12/19/2025
When someone says they were harmed by the church, what they’re often sharing isn’t just a story. It’s a part of them speaking.
From an IFS perspective, that voice may belong to an exile. A part that holds shame, fear, grief, or betrayal after spiritual authority was misused, boundaries were crossed, or belonging was made conditional. These parts learned that love could be withdrawn, that questions were dangerous, or that God was only accessible through compliance.
When we rush to defend “the Church,” minimize the pain, or offer theology instead of presence, we unintentionally activate protectors, both theirs and ours.
Protectors that say:
• “Don’t go there, it’s too threatening.”
• “Explain it away so we don’t have to feel this.”
• “If we validate their pain, what does that mean about my faith?”
But healing doesn’t happen through correction.
It happens through witnessing.
IFS reminds us that transformation begins when parts are met with curiosity, compassion, and consent, not pressure. The most Christ-like response is not fixing, reframing, or fast-tracking forgiveness. It’s staying regulated enough in ourselves to say:
“I believe you.”
“That makes sense.”
“You’re not alone.”
The church has often prioritized unity over truth, doctrine over nervous systems, and repentance over repair. An IFS-informed church would understand this. Before reconciliation can happen, safety must come first, internally and relationally.
Presence > Explanation
Relationship > Resolution
Repair > Defensiveness
If we want to be people that heal rather than harm, we must learn to sit with pain without silencing it and trust that God is not threatened by the voices of wounded parts.
Self-energy listens.
Love doesn’t rush.
And healing begins when no part is asked to disappear.

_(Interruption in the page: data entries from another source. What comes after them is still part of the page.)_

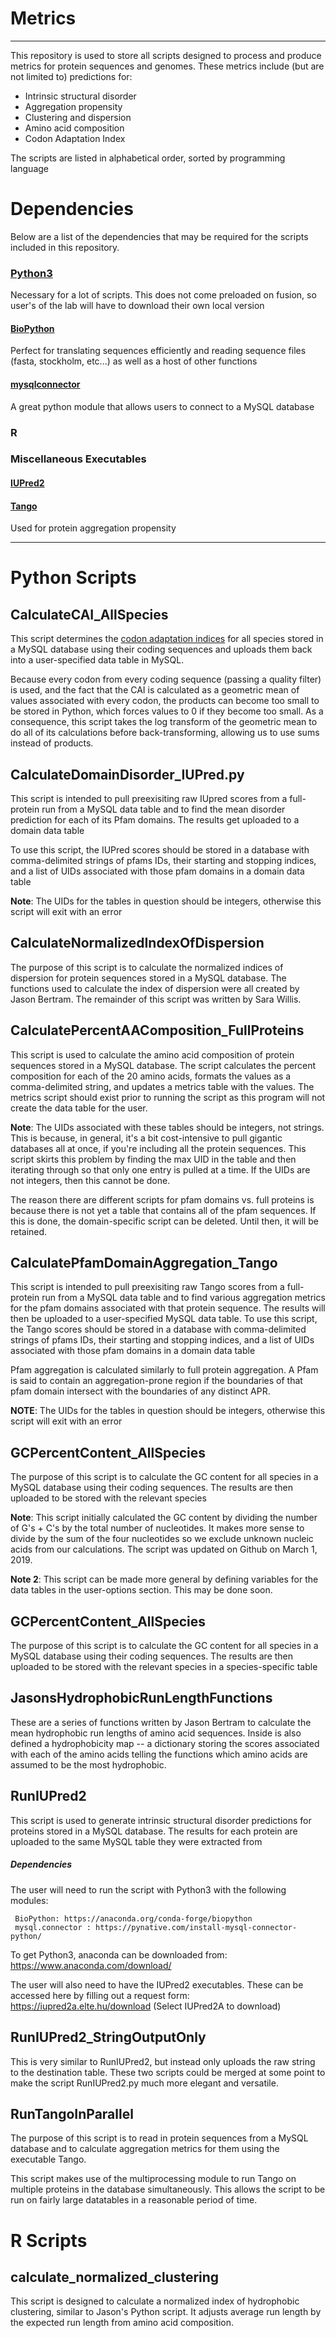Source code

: 
# Metrics
---------------------------------------------------------------------------------------

This repository is used to store all scripts designed to process and produce metrics for protein sequences and genomes. These metrics include (but are not limited to) predictions for: 
- Intrinsic structural disorder
- Aggregation propensity
- Clustering and dispersion
- Amino acid composition
- Codon Adaptation Index
 
 The scripts are listed in alphabetical order, sorted by programming language
 
 # Dependencies 
 
 Below are a list of the dependencies that may be required for the scripts included in this repository. 
### [Python3](https://www.anaconda.com/download/)
Necessary for a lot of scripts. This does not come preloaded on fusion, so user's of the lab will have to download their own local version

#### [BioPython](https://anaconda.org/conda-forge/biopython)
Perfect for translating sequences efficiently and reading sequence files (fasta, stockholm, etc...) as well as a host of other functions
 
#### [mysqlconnector](https://pynative.com/install-mysql-connector-python/)
A great python module that allows users to connect to a MySQL database 

### R

### Miscellaneous Executables

#### [IUPred2](https://iupred2a.elte.hu/download)

#### [Tango](http://tango.switchlab.org/)
Used for protein aggregation propensity

-----------

# Python Scripts

## CalculateCAI_AllSpecies
This script determines the [codon adaptation indices](https://en.wikipedia.org/wiki/Codon_Adaptation_Index) for all species stored in a MySQL database using their coding sequences and uploads them back into a user-specified data table in MySQL. 

Because every codon from every coding sequence (passing a quality filter) is used, and the fact that the CAI is calculated as a geometric mean of values associated with every codon, the products can become too small to be stored in Python, which forces values to 0 if they become too small. As a consequence, this script takes the log transform of the geometric mean to do all of its calculations before back-transforming, allowing us to use sums instead of products.

## CalculateDomainDisorder_IUPred.py

This script is intended to pull preexisiting raw IUpred scores from a full-protein run from a MySQL data table and to find the mean disorder prediction for each of its Pfam domains. The results get uploaded to a domain data table

To use this script, the IUPred scores should be stored in a database with comma-delimited strings of pfams IDs, their starting and stopping indices, and a list of UIDs associated with those pfam domains in a domain data table

**Note**: The UIDs for the tables in question should be integers, otherwise this script will exit with an error

## CalculateNormalizedIndexOfDispersion

The purpose of this script is to calculate the normalized indices of dispersion for protein sequences stored in a MySQL database. The functions used to calculate the index of dispersion were all created by Jason Bertram. The remainder of this script was written by Sara Willis.

## CalculatePercentAAComposition_FullProteins

This script is used to calculate the amino acid composition of protein sequences stored in a MySQL database. The script calculates the percent composition for each of the 20 amino acids, formats the values as a comma-delimited string, and updates a metrics table with the values. The metrics script should exist prior to running the script as this program will not create the data table for the user. 

**Note**: The UIDs associated with these tables should be integers, not strings. This is because, in general, it's a bit cost-intensive to pull gigantic databases all at once, if you're including all the protein sequences. This script skirts this problem by finding the max UID in the table and then iterating through so that only one entry is pulled at a time. If the UIDs are not integers, then this cannot be done.

The reason there are different scripts for pfam domains vs. full proteins is because there is not yet a table that contains all of the pfam sequences. If this is done, the domain-specific script can be deleted. Until then, it will be retained.

## CalculatePfamDomainAggregation_Tango

This script is intended to pull preexisiting raw Tango scores from a full-protein run from a MySQL data table and to find various aggregation metrics for the pfam domains associated with that protein sequence. The results will then be uploaded to a user-specified MySQL data table. 
To use this script, the Tango scores should be stored in a database with comma-delimited strings of pfams IDs, their starting and stopping indices, and a list of UIDs associated with those pfam domains in a domain data table

Pfam aggregation is calculated similarly to full protein aggregation. A Pfam is said to contain an aggregation-prone region if the boundaries of that pfam domain intersect with the boundaries of any distinct APR. 


**NOTE**: The UIDs for the tables in question should be integers, otherwise this script will exit with an error

## GCPercentContent_AllSpecies

The purpose of this script is to calculate the GC content for all species in a MySQL database using their coding sequences. The results are then uploaded to be stored with the relevant species

**Note**: This script initially calculated the GC content by dividing the number of G's + C's by the total number of nucleotides. It makes more sense to divide by the sum of the four nucleotides so we exclude unknown nucleic acids from our calculations. The script was updated on Github on March 1, 2019. 

**Note 2**: This script can be made more general by defining variables for the data tables in the user-options section. This may be done soon.


## GCPercentContent_AllSpecies

The purpose of this script is to calculate the GC content for all species in a MySQL database using their coding sequences. The results are then uploaded to be stored with the relevant species in a species-specific table


## JasonsHydrophobicRunLengthFunctions

These are a series of functions written by Jason Bertram to calculate the mean hydrophobic run lengths of amino acid sequences. Inside is also defined a hydrophobicity map -- a dictionary storing the scores associated with each of the amino acids telling the functions which amino acids are assumed to be the most hydrophobic. 



## RunIUPred2


  This script is used to generate intrinsic structural disorder predictions for proteins stored in a MySQL database. The results for each protein are uploaded to the same MySQL table they were extracted from
  
##### Dependencies
The user will need to run the script with Python3 with the following modules:

	 BioPython: https://anaconda.org/conda-forge/biopython
	 mysql.connector : https://pynative.com/install-mysql-connector-python/

To get Python3, anaconda can be downloaded from: https://www.anaconda.com/download/


The user will also need to have the IUPred2 executables. These can be accessed here by filling out a request form: https://iupred2a.elte.hu/download (Select IUPred2A to download)


## RunIUPred2_StringOutputOnly

This is very similar to RunIUPred2, but instead only uploads the raw string to the destination table. These two scripts could be merged at some point to make the script RunIUPred2.py much more elegant and versatile.

## RunTangoInParallel

The purpose of this script is to read in protein sequences from a MySQL database and to calculate aggregation metrics for them using the executable Tango. 

This script makes use of the multiprocessing module to run Tango on multiple proteins in the database simultaneously. This allows the script to be run on fairly large datatables in a reasonable period of time. 

# R Scripts

## calculate_normalized_clustering

This script is designed to calculate a normalized index of hydrophobic clustering, similar to Jason's Python script. It adjusts average run length by the expected run length from amino acid composition.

When someone tells you they were harmed by the church, they are not asking you to defend the church.
They are trusting you with their story.
Minimizing, explaining, or spiritualizing their pain may feel comforting to the institution, but it often deepens the wound for the person.
You don’t need the full story.
You don’t need to fix it.
You don’t need to say the right theology.
Presence matters more than explanation.
If someone shares church harm with you, start here.
“I’m so sorry. I’m here with you.”
That response can be the beginning of healing.